What to produce: Search the material for the string "void", then show every line where it turns up.

Study material:
════════
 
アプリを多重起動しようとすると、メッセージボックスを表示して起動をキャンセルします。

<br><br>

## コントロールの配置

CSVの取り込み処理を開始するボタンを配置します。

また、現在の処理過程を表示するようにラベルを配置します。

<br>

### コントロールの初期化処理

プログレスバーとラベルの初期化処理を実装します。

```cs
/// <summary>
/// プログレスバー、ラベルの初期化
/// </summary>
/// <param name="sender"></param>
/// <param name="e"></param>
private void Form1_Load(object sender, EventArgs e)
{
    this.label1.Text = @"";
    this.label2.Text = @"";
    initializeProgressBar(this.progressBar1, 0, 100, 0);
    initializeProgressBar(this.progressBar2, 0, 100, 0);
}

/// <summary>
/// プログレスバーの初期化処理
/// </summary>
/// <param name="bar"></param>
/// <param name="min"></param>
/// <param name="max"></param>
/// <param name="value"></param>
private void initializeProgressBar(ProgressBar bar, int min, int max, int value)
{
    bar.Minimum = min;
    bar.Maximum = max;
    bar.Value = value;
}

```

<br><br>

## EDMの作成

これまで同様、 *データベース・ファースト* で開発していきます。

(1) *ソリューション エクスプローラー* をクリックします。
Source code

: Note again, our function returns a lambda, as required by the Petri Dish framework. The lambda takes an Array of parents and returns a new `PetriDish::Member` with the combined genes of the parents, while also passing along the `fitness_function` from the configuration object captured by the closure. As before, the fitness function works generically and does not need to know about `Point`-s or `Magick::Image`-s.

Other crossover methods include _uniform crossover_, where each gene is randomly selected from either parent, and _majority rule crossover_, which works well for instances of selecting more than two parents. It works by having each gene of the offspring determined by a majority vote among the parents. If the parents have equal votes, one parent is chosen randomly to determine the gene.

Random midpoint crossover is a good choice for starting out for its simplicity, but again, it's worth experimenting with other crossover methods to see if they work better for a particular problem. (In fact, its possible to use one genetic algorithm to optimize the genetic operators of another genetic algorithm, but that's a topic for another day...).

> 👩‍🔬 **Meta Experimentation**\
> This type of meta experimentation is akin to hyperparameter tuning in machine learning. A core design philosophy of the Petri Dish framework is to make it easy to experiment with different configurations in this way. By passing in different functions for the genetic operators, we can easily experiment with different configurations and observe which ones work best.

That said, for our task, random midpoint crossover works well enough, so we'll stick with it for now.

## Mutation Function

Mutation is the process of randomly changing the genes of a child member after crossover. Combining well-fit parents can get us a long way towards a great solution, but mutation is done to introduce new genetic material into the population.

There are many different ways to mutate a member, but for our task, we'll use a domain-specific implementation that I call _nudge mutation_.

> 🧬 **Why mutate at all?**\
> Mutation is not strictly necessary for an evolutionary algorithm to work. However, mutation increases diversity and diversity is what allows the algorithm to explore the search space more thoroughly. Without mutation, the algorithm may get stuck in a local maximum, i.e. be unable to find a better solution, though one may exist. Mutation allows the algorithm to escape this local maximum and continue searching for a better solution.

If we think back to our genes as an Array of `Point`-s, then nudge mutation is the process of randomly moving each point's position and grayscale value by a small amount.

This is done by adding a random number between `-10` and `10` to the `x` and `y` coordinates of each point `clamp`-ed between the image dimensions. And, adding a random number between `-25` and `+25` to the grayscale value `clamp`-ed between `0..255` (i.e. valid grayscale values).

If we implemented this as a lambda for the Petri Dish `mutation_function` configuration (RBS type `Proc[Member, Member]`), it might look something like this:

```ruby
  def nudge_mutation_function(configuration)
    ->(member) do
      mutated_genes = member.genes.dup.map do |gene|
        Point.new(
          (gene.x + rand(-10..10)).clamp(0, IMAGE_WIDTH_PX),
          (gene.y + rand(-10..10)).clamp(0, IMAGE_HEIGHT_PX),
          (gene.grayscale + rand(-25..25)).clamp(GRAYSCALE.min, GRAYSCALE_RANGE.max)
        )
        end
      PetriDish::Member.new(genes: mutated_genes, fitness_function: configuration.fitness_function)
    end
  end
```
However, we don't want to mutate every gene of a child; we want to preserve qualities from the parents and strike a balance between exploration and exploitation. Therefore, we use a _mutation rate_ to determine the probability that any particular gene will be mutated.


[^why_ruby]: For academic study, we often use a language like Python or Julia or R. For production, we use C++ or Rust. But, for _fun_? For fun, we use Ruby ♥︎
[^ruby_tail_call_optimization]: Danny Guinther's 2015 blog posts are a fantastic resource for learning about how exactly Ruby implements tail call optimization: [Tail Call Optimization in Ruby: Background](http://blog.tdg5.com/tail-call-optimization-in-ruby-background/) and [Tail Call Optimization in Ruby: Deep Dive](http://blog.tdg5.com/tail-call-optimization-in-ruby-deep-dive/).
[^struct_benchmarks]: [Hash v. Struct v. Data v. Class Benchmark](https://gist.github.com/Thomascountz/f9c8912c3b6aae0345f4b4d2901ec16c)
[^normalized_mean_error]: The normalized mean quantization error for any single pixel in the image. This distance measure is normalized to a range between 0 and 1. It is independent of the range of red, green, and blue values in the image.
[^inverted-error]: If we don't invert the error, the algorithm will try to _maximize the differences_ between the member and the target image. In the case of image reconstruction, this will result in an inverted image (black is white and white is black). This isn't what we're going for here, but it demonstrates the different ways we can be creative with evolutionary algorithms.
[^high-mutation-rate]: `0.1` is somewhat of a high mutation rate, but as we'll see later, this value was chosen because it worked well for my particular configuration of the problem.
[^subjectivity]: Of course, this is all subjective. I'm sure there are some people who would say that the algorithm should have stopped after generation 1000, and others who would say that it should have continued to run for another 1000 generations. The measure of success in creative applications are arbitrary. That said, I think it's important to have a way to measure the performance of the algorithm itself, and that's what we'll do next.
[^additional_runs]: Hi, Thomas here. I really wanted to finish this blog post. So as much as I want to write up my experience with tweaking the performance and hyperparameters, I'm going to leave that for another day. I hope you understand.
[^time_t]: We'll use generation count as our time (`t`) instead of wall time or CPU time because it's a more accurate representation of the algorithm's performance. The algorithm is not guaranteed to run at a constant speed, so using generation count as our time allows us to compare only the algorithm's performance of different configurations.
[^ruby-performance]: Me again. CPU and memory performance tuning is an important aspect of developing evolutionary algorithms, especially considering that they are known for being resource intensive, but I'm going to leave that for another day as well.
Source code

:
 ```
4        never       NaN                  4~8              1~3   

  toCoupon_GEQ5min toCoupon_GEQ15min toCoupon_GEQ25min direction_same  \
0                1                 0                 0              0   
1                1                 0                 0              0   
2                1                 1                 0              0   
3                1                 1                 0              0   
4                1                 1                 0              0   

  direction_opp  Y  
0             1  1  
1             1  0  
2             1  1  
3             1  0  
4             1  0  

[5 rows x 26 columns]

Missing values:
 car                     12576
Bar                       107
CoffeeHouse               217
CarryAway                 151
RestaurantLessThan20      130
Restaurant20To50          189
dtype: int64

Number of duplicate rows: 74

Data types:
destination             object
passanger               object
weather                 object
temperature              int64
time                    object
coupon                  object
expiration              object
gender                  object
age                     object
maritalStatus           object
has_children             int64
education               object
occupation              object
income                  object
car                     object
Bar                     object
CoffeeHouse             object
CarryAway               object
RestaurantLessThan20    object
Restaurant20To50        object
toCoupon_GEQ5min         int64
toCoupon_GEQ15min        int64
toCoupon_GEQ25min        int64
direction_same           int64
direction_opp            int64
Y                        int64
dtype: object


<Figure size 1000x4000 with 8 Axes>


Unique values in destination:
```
════════
Result below:
private void Form1_Load(object sender, EventArgs e)
private void initializeProgressBar(ProgressBar bar, int min, int max, int value)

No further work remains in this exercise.